- How to complete this task:
Give an exact reproduction of all the lines in the listing.
[Data for this exercise — start]
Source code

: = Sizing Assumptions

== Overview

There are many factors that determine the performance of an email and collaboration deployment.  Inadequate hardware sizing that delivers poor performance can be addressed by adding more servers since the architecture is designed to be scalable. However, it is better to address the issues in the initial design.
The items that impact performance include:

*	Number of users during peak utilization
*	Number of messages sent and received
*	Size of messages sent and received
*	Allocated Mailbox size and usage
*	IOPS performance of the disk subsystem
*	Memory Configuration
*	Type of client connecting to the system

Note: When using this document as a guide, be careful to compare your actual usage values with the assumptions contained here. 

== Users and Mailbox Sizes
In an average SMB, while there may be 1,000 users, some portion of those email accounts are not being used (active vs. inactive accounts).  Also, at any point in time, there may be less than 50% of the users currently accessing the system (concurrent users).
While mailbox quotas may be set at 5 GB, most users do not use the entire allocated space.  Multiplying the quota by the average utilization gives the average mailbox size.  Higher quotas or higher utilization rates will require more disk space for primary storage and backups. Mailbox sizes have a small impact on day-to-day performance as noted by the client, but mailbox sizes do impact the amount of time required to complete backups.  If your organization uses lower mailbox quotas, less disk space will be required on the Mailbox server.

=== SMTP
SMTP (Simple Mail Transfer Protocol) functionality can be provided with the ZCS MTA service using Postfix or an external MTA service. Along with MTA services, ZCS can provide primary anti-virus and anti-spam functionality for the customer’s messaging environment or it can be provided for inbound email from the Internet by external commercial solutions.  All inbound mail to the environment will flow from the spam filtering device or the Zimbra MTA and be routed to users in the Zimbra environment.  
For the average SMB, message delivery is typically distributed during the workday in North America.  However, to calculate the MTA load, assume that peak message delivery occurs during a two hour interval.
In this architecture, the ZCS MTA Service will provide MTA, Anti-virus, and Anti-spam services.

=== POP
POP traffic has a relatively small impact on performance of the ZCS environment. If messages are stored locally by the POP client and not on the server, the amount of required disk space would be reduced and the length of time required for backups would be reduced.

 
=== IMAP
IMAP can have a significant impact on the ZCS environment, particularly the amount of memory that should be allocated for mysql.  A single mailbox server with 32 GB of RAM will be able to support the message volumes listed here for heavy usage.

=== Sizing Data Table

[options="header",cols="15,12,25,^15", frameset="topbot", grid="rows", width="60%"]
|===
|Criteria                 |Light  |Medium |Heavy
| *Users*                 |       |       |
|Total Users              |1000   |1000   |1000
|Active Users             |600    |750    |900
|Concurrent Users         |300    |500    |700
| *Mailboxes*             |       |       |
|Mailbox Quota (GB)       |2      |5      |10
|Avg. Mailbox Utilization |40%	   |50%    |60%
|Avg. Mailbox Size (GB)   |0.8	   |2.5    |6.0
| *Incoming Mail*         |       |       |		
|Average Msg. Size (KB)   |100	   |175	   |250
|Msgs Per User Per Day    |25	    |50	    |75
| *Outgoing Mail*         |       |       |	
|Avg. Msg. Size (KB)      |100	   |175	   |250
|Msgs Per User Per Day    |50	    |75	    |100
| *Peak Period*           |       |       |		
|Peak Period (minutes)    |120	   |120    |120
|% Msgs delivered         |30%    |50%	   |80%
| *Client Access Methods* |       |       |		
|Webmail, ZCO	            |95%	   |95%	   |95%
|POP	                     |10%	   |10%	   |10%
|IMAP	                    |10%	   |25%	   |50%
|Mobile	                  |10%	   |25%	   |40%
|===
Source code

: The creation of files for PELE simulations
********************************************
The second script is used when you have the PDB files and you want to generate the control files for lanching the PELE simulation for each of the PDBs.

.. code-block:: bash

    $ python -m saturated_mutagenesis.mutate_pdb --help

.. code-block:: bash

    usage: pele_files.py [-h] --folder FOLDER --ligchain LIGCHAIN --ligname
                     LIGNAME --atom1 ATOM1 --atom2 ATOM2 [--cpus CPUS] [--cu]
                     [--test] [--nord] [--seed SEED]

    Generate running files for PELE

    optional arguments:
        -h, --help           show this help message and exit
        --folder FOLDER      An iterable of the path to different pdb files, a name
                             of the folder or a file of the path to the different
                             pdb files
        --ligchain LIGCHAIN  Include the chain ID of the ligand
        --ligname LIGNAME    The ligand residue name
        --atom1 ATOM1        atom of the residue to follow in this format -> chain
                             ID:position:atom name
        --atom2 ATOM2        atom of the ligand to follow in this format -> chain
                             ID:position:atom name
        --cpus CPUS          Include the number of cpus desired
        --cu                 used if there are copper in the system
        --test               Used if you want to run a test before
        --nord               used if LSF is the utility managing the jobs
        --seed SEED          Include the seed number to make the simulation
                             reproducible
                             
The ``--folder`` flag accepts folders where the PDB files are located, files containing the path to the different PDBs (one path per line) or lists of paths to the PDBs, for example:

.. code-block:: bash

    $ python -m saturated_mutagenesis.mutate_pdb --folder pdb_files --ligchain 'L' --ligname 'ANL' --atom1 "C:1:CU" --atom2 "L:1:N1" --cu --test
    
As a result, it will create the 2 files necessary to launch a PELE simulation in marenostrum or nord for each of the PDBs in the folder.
[Data for this exercise — finish]
- Exercise response:
Source code

: = Sizing Assumptions

== Overview

There are many factors that determine the performance of an email and collaboration deployment.  Inadequate hardware sizing that delivers poor performance can be addressed by adding more servers since the architecture is designed to be scalable. However, it is better to address the issues in the initial design.
The items that impact performance include:

*	Number of users during peak utilization
*	Number of messages sent and received
*	Size of messages sent and received
*	Allocated Mailbox size and usage
*	IOPS performance of the disk subsystem
*	Memory Configuration
*	Type of client connecting to the system

Note: When using this document as a guide, be careful to compare your actual usage values with the assumptions contained here. 

== Users and Mailbox Sizes
In an average SMB, while there may be 1,000 users, some portion of those email accounts are not being used (active vs. inactive accounts).  Also, at any point in time, there may be less than 50% of the users currently accessing the system (concurrent users).
While mailbox quotas may be set at 5 GB, most users do not use the entire allocated space.  Multiplying the quota by the average utilization gives the average mailbox size.  Higher quotas or higher utilization rates will require more disk space for primary storage and backups. Mailbox sizes have a small impact on day-to-day performance as noted by the client, but mailbox sizes do impact the amount of time required to complete backups.  If your organization uses lower mailbox quotas, less disk space will be required on the Mailbox server.

=== SMTP
SMTP (Simple Mail Transfer Protocol) functionality can be provided with the ZCS MTA service using Postfix or an external MTA service. Along with MTA services, ZCS can provide primary anti-virus and anti-spam functionality for the customer’s messaging environment or it can be provided for inbound email from the Internet by external commercial solutions.  All inbound mail to the environment will flow from the spam filtering device or the Zimbra MTA and be routed to users in the Zimbra environment.  
For the average SMB, message delivery is typically distributed during the workday in North America.  However, to calculate the MTA load, assume that peak message delivery occurs during a two hour interval.
In this architecture, the ZCS MTA Service will provide MTA, Anti-virus, and Anti-spam services.

=== POP
POP traffic has a relatively small impact on performance of the ZCS environment. If messages are stored locally by the POP client and not on the server, the amount of required disk space would be reduced and the length of time required for backups would be reduced.

 
=== IMAP
IMAP can have a significant impact on the ZCS environment, particularly the amount of memory that should be allocated for mysql.  A single mailbox server with 32 GB of RAM will be able to support the message volumes listed here for heavy usage.

=== Sizing Data Table

[options="header",cols="15,12,25,^15", frameset="topbot", grid="rows", width="60%"]
|===
|Criteria                 |Light  |Medium |Heavy
| *Users*                 |       |       |
|Total Users              |1000   |1000   |1000
|Active Users             |600    |750    |900
|Concurrent Users         |300    |500    |700
| *Mailboxes*             |       |       |
|Mailbox Quota (GB)       |2      |5      |10
|Avg. Mailbox Utilization |40%	   |50%    |60%
|Avg. Mailbox Size (GB)   |0.8	   |2.5    |6.0
| *Incoming Mail*         |       |       |		
|Average Msg. Size (KB)   |100	   |175	   |250
|Msgs Per User Per Day    |25	    |50	    |75
| *Outgoing Mail*         |       |       |	
|Avg. Msg. Size (KB)      |100	   |175	   |250
|Msgs Per User Per Day    |50	    |75	    |100
| *Peak Period*           |       |       |		
|Peak Period (minutes)    |120	   |120    |120
|% Msgs delivered         |30%    |50%	   |80%
| *Client Access Methods* |       |       |		
|Webmail, ZCO	            |95%	   |95%	   |95%
|POP	                     |10%	   |10%	   |10%
|IMAP	                    |10%	   |25%	   |50%
|Mobile	                  |10%	   |25%	   |40%
|===
Source code

: The creation of files for PELE simulations
********************************************
The second script is used when you have the PDB files and you want to generate the control files for lanching the PELE simulation for each of the PDBs.

.. code-block:: bash

    $ python -m saturated_mutagenesis.mutate_pdb --help

.. code-block:: bash

    usage: pele_files.py [-h] --folder FOLDER --ligchain LIGCHAIN --ligname
                     LIGNAME --atom1 ATOM1 --atom2 ATOM2 [--cpus CPUS] [--cu]
                     [--test] [--nord] [--seed SEED]

    Generate running files for PELE

    optional arguments:
        -h, --help           show this help message and exit
        --folder FOLDER      An iterable of the path to different pdb files, a name
                             of the folder or a file of the path to the different
                             pdb files
        --ligchain LIGCHAIN  Include the chain ID of the ligand
        --ligname LIGNAME    The ligand residue name
        --atom1 ATOM1        atom of the residue to follow in this format -> chain
                             ID:position:atom name
        --atom2 ATOM2        atom of the ligand to follow in this format -> chain
                             ID:position:atom name
        --cpus CPUS          Include the number of cpus desired
        --cu                 used if there are copper in the system
        --test               Used if you want to run a test before
        --nord               used if LSF is the utility managing the jobs
        --seed SEED          Include the seed number to make the simulation
                             reproducible
                             
The ``--folder`` flag accepts folders where the PDB files are located, files containing the path to the different PDBs (one path per line) or lists of paths to the PDBs, for example:

.. code-block:: bash

    $ python -m saturated_mutagenesis.mutate_pdb --folder pdb_files --ligchain 'L' --ligname 'ANL' --atom1 "C:1:CU" --atom2 "L:1:N1" --cu --test
    
As a result, it will create the 2 files necessary to launch a PELE simulation in marenostrum or nord for each of the PDBs in the folder.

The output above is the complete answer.